Nowhere is this epidemic of concern for the new and this amnesia regarding the past more true than in the modern day university.  Look at the catalog of nearly all universities and you find shameless pandering to the youthful illusion that nothing old is worthwhile.  We have given our children a disability by failing to impart to them both a knowledge of and an appreciation for what went before them.  Instead the best we can offer is an encouragement to seize the day and trust their feelings -- hardly more than a recipe for disaster!  In our forgetfulness, we have left the world with naked desire to lead them and no vision more clear than what they think or feel in the moment.

This should not be the case in seminaries but it is.  Not only have the teachers encouraged skepticism in their students but they have raised doubt that anything real can be known about Jesus or of Him -- so spiritual without being religious has become the ordinary face of the educated and those who teach them.  Such is the case in seminaries across America that those once charged with confirming the assurance of what was taught have become incubators of doubt in which the Word of the Lord that endures forever has taken second place to thoughts, feelings, and questions.  While this is not the case in the LCMS, we can never presume such orthodoxy.  Every generation must learn from the generations that went before, telling the age old stories of God's mighty acts of deliverance that gave way to the revelation of His one and only Son for us and our salvation.  Every blossom of youth must learn to revere and honor the legacy of the saints who went before, thus ensuring the faithful confession, witness, and liturgy will not be an orphan nor barren but one of many who pass on to the future the sacred deposit from the past.
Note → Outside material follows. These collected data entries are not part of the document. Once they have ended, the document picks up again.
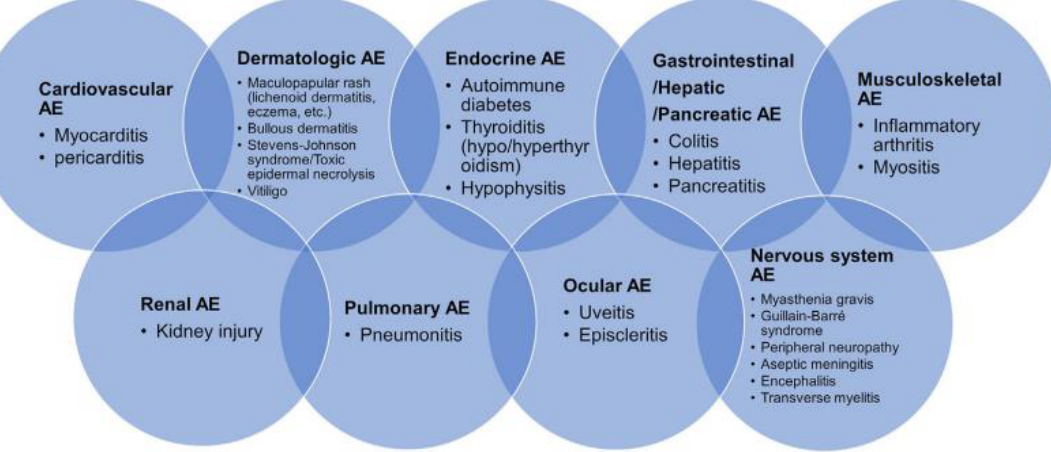
Figure 3. Immune-related adverse events (irAEs) in various organs. National Comprehensive Cancer Network notices irAEs in multiple organs.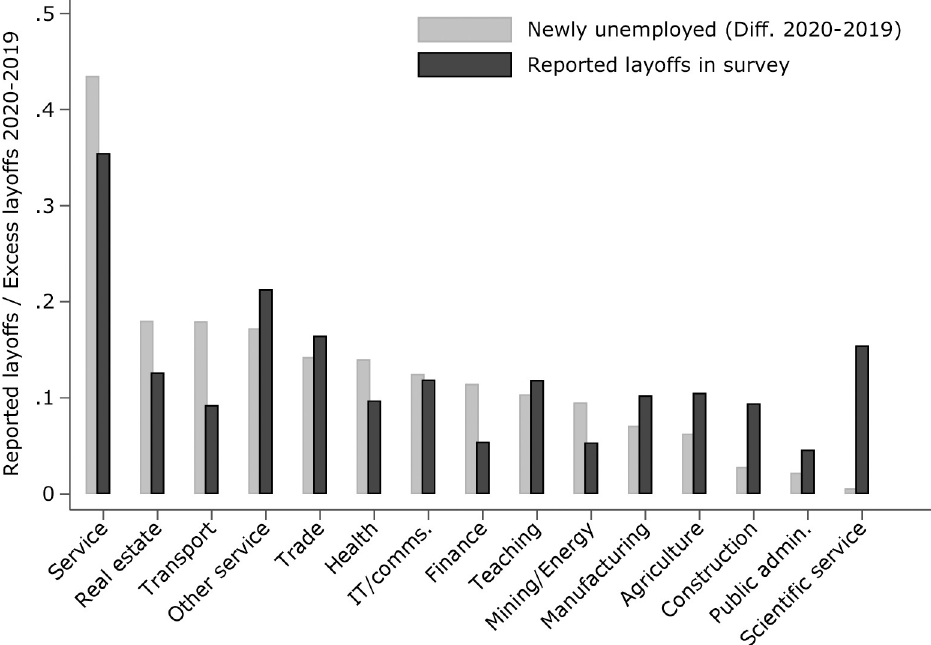
Fig 2. Reported layoffs and official statistics across industries. Note: Fig compares layoffs as reported by the survey respondents over time and across industries and compares them to official statistics. Source: Federal Employment Agency [3], own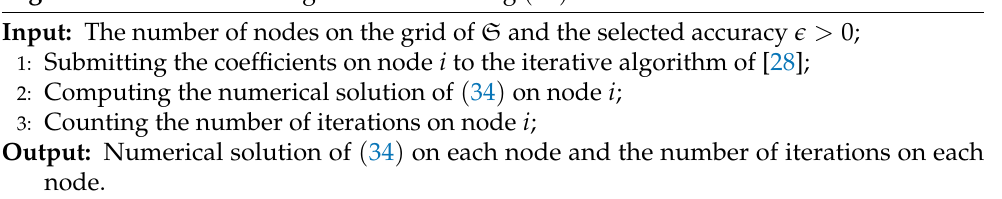
Algorithm 1 : Numerical algorithm for solving ( 34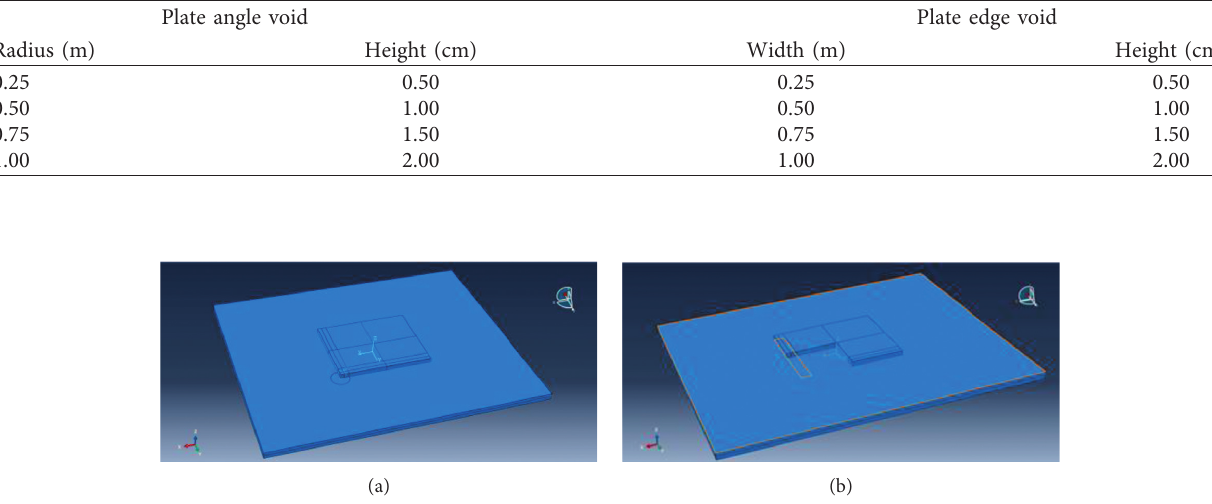
Figure 1: Schematic of plate angle and edge voids of the cement pavement. (a) Plate angle void of cement pavement. (b) Plate edge void of cement pavement.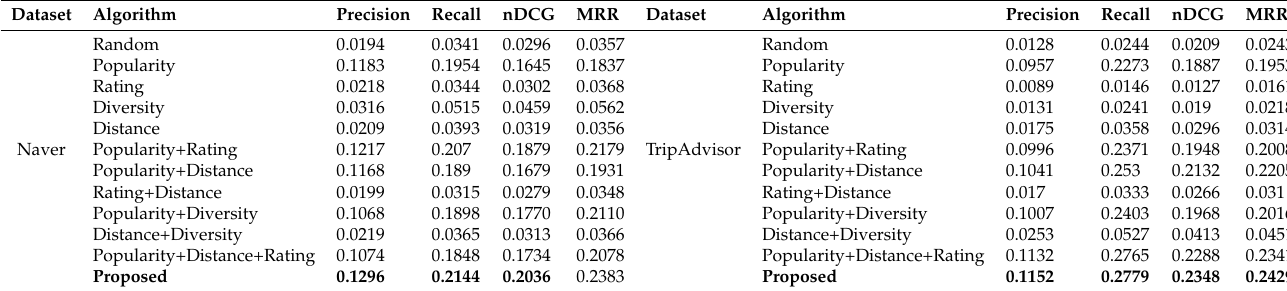
Table 7. Top 3 recommendation accuracy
Tradition is no mere ornament but one of the many means for the Gospel itself to be sustained and its faithful teaching and preaching ensured for the benefit of those yet to come.  For the Gospel itself is at risk when the Church forgets her past, doubts the reliability of what has been passed on to her by those who went before, and becomes preoccupied with the present moment.  We must do more than pray, we must also teach so that the saints who went before may raise their voices to guide the saints to come, just as the witness to the God of Abraham, Isaac, and Jacob was passed down to their sons, daughters, and grandchildren.  Or we will need new John the Forerunners to arise and call us to repentance and new Luthers to restore a hidden Gospel to prominence again. 

1 comment:

Anonymous said...

Forgetting the past, the truths of history, is a necessary step in revising what is taught about God, a primary goal of most denominations today. The message of the past is clear and consistent, and if it is to be denied, it must be forgotten.

History, both Church history and secular history, have always taught that adultery, fornication, homosexuality, and a host of other acts are sins. Much of the Church today wishes to air-brush over this, and say that "we must be accepting and inclusive," so that no one feels left out. The modern Church wants to teach that all human behavior is acceptable to God, even though the Bible and history teach very clearly that it is not. History shows that God has blessed those societies that upheld His word, and He has condemned those that have walked away from Him. Sadly, we think we know better now, even though our "advanced knowledge" is obtained by sticking our heads in the sand.